━━ SUPPLIED MATERIAL

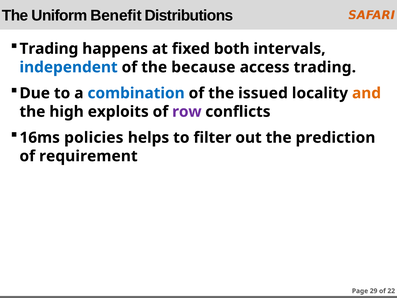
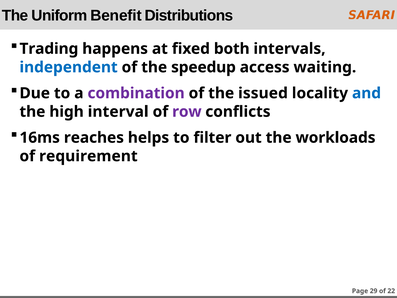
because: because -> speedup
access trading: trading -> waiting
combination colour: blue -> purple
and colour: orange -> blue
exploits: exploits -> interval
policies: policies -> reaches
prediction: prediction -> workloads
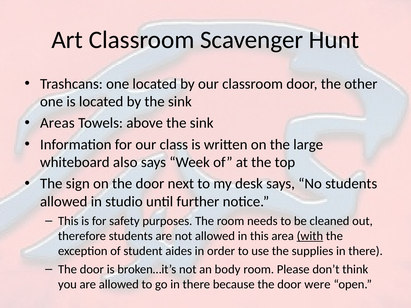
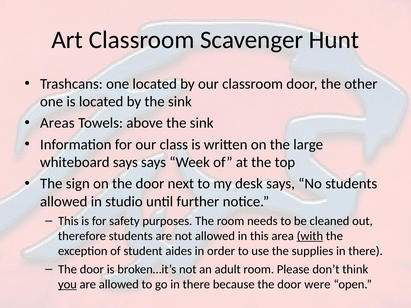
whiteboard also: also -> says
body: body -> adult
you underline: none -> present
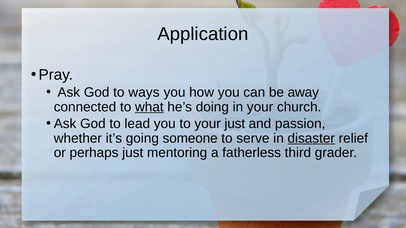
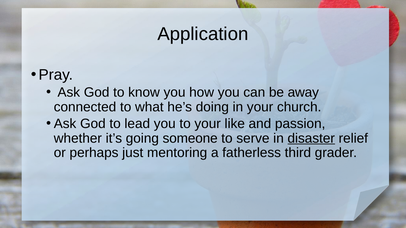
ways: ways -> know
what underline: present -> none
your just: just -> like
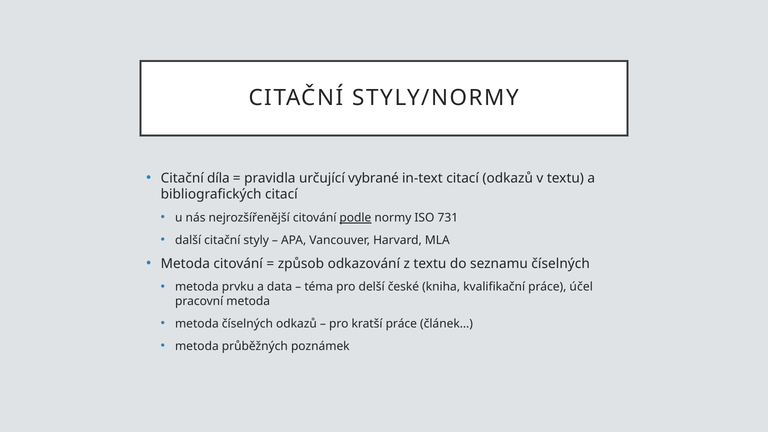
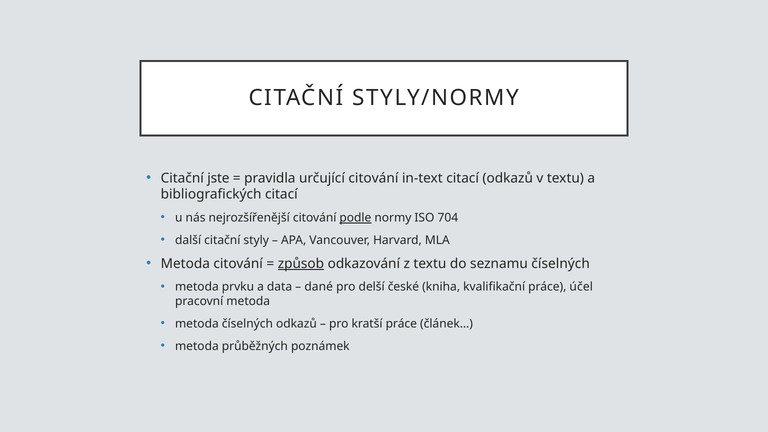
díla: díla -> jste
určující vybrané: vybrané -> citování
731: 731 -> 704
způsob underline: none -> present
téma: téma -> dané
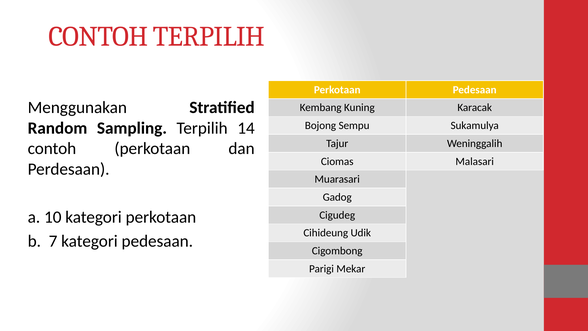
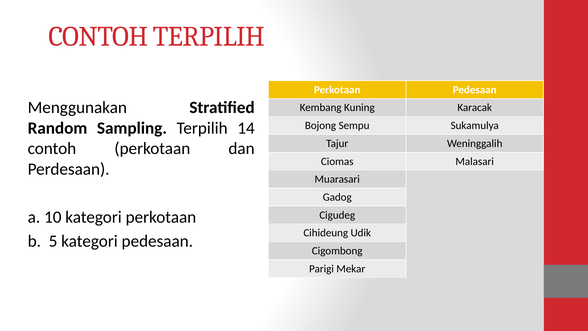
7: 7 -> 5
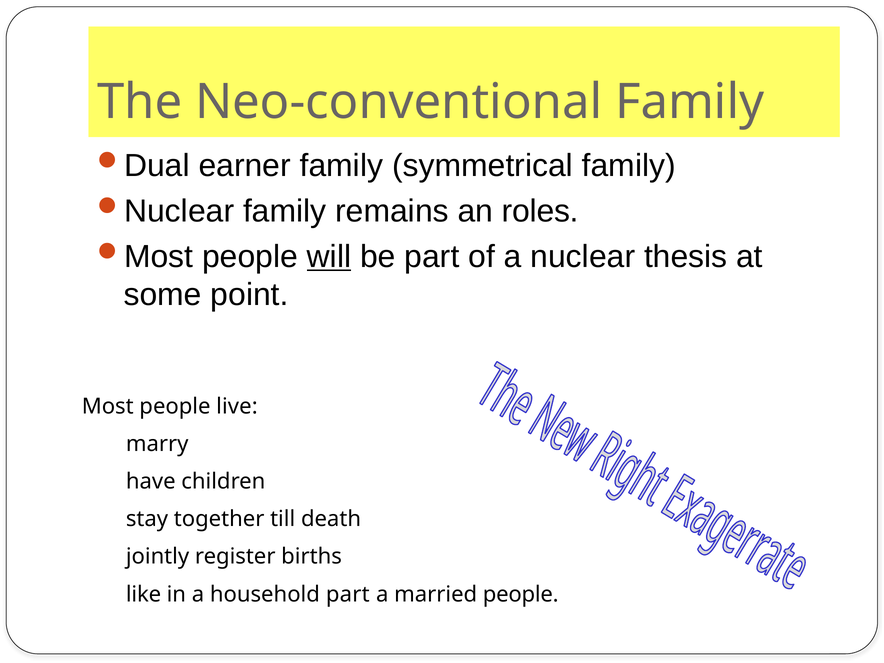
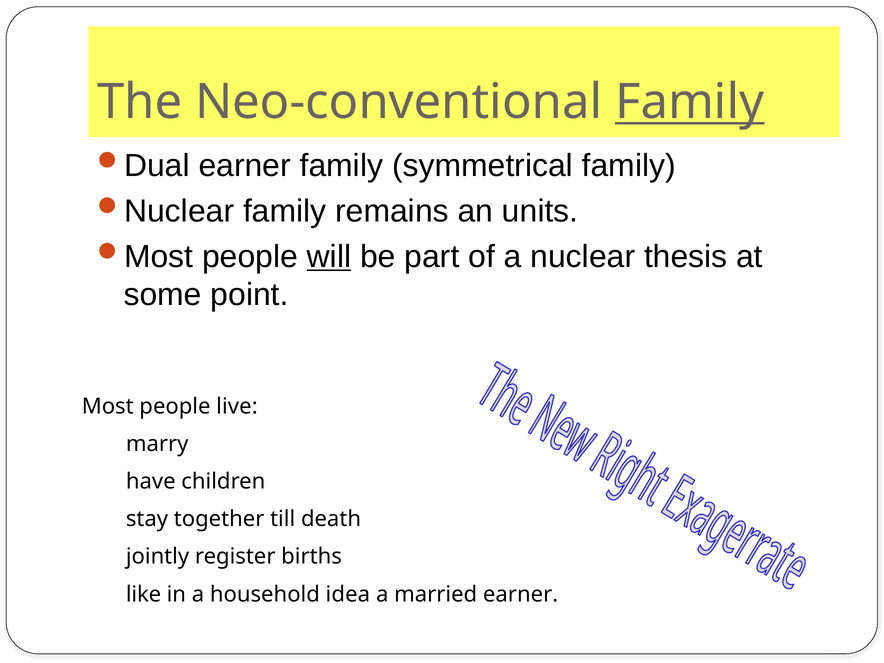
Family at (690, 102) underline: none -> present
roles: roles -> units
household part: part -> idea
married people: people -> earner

━━━━

Render every difference line in the entries above as a single numbered list. Skip blank lines and leave out the pictures.

EXERCISE RESULT:
1. because: because -> speedup
2. access trading: trading -> waiting
3. combination colour: blue -> purple
4. and colour: orange -> blue
5. exploits: exploits -> interval
6. policies: policies -> reaches
7. prediction: prediction -> workloads
8. whiteboard also: also -> says
9. body: body -> adult
10. you underline: none -> present
11. ways: ways -> know
12. what underline: present -> none
13. your just: just -> like
14. díla: díla -> jste
15. určující vybrané: vybrané -> citování
16. 731: 731 -> 704
17. způsob underline: none -> present
18. téma: téma -> dané
19. 7: 7 -> 5
20. Family at (690, 102) underline: none -> present
21. roles: roles -> units
22. household part: part -> idea
23. married people: people -> earner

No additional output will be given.